* _DIRECTIONS FOR THIS TASK_:
In the records below, find the line containing "wall art: none [31,999,312,1276]" and the line containing "pillow: none [148,165,246,209]"; please repeat exactly the lines from one to the other, both included, and nothing more.
*** DATASET EXTRACT
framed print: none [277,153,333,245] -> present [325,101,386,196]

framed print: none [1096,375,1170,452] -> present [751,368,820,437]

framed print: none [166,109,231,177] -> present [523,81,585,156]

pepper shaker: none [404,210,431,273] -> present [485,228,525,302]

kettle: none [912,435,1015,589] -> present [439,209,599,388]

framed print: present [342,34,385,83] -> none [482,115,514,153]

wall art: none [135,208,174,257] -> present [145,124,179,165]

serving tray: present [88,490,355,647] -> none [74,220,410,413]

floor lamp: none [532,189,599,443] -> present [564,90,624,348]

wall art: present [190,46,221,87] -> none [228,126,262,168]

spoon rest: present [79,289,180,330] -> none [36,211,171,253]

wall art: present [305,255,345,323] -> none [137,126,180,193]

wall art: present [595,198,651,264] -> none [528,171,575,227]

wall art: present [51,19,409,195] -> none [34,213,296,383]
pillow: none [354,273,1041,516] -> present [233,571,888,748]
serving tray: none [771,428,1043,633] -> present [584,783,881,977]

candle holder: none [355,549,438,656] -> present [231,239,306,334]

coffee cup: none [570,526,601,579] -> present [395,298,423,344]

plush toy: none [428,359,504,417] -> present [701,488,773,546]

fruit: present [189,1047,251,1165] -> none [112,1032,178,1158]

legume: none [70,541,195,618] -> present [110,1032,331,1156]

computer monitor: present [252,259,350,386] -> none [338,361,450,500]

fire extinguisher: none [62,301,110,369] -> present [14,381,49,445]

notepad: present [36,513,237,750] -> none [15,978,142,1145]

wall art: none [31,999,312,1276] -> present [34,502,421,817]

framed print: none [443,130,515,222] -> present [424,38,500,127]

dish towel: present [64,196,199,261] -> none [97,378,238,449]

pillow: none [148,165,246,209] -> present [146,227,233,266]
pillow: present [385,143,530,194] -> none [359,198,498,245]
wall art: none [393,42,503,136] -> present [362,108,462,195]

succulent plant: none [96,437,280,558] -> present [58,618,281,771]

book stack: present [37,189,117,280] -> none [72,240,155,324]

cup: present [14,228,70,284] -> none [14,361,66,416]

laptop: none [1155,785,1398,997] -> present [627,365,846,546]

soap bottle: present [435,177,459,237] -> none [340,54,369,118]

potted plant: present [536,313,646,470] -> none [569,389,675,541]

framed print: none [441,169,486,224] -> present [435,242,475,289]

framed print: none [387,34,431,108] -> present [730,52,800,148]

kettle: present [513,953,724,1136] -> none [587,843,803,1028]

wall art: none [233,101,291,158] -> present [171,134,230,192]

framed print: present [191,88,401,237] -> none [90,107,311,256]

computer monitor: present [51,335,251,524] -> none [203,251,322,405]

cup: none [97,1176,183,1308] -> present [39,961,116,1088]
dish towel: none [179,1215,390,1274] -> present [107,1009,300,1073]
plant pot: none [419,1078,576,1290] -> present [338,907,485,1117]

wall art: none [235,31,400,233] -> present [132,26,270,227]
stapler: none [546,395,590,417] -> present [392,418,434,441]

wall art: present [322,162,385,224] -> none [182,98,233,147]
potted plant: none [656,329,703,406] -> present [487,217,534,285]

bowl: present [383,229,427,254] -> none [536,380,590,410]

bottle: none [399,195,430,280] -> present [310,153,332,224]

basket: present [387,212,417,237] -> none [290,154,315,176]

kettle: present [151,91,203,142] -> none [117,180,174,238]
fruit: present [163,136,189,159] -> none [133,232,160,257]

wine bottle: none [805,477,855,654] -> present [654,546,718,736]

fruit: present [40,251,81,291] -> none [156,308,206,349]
******
* _WRITTEN RESPONSE_:
wall art: none [31,999,312,1276] -> present [34,502,421,817]

framed print: none [443,130,515,222] -> present [424,38,500,127]

dish towel: present [64,196,199,261] -> none [97,378,238,449]

pillow: none [148,165,246,209] -> present [146,227,233,266]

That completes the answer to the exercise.